SOUTH KOREA — South Korea on Wednesday blamed a surge in the number of cases of Zika virus in the country and blamed the government for a slow response.
The World Health Organization said there were 8,566 confirmed Zika infections and more than 1,200 deaths in South Korea, most in the cities of Seoul and Busan.
Zika was first identified in South Africa in May and has spread to several countries including Brazil, which is currently experiencing its worst outbreak of the virus since 2000.
“This virus has spread rapidly across South Korea.
The government has been slow to take measures to contain the spread and has not been able to protect the public, a source from the Ministry of Health told reporters.
This situation is worrying for the public,” the source said, speaking on condition of anonymity because he was not authorized to publicly discuss the matter.
South Korean authorities have not released any new figures on the number or locations of infections, but the government has said there are at least 15,000 cases of the infection.
In an email, the ministry said the government “will take all necessary measures to prevent any spread of Zika and that we are cooperating closely with the WHO.”
The virus was first detected in South America in late August, when a small number of people were infected.
The virus is also believed to have been transmitted to China, and there have been reports of the mosquito-borne virus spreading from Brazil to the Philippines and into the United States.
Since then, South Korea has recorded a total of 2,818 cases of infection, including 4,838 confirmed cases.
Of the 3,971 confirmed Zika cases in South Koreans, 2,917 have been in the last two weeks, according to the WHO.

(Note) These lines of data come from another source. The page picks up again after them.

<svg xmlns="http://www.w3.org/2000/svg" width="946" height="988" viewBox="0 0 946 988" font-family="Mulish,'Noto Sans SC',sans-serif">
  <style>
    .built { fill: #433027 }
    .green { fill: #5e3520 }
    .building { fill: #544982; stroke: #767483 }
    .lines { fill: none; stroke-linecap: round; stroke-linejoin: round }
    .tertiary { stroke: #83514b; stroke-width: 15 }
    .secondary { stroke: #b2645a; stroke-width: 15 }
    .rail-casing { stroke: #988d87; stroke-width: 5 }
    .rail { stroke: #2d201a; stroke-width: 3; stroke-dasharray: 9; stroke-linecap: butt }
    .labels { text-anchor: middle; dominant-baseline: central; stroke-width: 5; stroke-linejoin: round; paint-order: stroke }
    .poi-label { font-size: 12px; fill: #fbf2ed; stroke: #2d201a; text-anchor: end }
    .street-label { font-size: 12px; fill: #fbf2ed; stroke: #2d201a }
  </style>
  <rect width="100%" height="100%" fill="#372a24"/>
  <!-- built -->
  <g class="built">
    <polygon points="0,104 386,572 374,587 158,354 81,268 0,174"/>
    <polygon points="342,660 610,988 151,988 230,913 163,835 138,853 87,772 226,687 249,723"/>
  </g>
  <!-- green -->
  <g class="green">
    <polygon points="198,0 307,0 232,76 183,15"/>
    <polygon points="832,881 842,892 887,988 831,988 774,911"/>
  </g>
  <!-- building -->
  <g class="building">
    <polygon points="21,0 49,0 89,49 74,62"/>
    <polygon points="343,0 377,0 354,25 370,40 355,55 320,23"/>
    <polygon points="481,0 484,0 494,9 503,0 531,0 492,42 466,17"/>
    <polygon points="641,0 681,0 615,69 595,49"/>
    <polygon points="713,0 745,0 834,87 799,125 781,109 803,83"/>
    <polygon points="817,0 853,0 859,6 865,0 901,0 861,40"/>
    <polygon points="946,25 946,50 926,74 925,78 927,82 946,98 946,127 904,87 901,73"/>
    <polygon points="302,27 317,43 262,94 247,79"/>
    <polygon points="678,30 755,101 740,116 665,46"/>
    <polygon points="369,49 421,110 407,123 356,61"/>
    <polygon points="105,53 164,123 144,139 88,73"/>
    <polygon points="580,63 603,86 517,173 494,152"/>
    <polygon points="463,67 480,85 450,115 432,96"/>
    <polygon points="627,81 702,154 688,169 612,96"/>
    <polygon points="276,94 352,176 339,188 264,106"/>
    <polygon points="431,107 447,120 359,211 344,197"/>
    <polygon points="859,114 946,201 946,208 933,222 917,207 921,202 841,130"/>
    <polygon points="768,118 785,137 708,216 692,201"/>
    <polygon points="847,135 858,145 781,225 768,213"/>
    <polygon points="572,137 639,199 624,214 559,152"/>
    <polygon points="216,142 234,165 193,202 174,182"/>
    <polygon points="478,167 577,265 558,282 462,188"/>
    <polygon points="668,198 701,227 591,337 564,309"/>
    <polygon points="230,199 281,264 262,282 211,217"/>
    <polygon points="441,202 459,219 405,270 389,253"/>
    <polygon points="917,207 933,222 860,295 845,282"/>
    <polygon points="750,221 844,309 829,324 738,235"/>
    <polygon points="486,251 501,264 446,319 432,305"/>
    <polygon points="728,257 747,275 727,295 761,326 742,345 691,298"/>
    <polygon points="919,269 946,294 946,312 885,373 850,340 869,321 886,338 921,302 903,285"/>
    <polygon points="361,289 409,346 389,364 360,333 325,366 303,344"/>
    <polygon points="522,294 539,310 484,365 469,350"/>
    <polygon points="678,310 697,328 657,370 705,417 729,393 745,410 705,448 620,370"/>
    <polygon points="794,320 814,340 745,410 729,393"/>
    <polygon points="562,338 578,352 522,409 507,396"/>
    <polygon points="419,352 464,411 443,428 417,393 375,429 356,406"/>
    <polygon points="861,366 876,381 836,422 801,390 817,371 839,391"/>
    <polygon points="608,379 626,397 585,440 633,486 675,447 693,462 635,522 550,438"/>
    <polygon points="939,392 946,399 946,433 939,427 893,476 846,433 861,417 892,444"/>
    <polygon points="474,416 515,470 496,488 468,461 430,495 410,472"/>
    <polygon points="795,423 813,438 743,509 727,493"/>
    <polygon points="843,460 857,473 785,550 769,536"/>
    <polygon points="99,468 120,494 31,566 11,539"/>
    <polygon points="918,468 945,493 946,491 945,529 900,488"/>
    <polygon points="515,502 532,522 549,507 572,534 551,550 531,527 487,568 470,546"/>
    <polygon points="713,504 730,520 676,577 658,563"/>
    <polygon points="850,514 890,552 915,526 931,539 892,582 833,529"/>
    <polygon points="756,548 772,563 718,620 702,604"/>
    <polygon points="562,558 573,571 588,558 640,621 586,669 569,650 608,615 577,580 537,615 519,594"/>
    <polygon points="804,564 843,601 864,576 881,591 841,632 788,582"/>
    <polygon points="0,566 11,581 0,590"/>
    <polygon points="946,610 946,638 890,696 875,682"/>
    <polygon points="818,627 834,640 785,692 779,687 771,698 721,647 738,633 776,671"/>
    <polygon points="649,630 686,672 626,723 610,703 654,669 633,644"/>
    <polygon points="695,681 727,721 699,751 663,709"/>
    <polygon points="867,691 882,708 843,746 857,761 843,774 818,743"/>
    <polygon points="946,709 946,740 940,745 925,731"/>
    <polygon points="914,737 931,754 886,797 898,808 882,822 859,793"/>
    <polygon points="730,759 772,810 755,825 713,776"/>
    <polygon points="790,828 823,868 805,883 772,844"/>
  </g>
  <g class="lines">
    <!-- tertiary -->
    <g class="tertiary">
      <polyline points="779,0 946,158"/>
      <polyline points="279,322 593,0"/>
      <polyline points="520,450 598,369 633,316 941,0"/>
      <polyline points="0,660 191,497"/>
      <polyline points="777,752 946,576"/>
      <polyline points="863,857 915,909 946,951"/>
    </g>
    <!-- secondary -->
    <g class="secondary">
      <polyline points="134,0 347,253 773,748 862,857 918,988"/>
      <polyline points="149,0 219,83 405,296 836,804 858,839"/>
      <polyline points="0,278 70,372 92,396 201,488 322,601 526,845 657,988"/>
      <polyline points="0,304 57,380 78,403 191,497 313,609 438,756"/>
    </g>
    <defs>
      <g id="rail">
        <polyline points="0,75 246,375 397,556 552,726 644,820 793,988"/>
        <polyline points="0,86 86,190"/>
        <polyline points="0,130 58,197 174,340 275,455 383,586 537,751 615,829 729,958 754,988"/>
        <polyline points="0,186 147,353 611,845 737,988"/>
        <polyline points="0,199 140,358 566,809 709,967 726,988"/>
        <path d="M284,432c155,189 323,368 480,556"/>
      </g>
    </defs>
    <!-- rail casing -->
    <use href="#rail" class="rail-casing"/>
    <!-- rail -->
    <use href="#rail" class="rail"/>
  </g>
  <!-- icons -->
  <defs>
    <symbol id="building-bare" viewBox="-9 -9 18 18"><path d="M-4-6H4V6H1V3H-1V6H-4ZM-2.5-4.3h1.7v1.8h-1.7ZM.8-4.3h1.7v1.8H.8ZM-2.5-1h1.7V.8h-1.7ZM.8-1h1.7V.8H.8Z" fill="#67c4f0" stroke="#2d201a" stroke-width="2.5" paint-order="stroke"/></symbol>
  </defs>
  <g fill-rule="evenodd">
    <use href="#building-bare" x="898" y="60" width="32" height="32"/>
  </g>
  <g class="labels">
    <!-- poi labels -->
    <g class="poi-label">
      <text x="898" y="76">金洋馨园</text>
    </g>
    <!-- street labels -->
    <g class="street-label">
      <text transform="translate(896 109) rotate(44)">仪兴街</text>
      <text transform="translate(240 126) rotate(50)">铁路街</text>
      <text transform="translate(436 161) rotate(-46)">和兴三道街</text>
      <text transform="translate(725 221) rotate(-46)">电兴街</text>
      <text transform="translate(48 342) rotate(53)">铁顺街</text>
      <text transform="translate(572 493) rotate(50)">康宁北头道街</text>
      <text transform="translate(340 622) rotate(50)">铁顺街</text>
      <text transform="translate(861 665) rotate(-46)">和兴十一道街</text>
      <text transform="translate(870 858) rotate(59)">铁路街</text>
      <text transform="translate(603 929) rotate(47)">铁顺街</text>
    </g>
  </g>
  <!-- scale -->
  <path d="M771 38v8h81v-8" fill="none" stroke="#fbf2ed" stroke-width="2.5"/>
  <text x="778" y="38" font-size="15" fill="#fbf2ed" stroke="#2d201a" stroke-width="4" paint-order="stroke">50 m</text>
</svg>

Meanwhile, the government said Thursday that it has stopped the importation of goods from Brazil.
On Tuesday, the South Korean government said it would ban imports of Brazilian goods, including cosmetics, toothpaste, baby formula, toilet paper, and cosmetics, until further notice.
According to South Korean customs records, the country’s largest export to Brazil is toilet paper worth about 4 trillion won ($3.9 billion), followed by baby formula worth about 1.9 trillion won.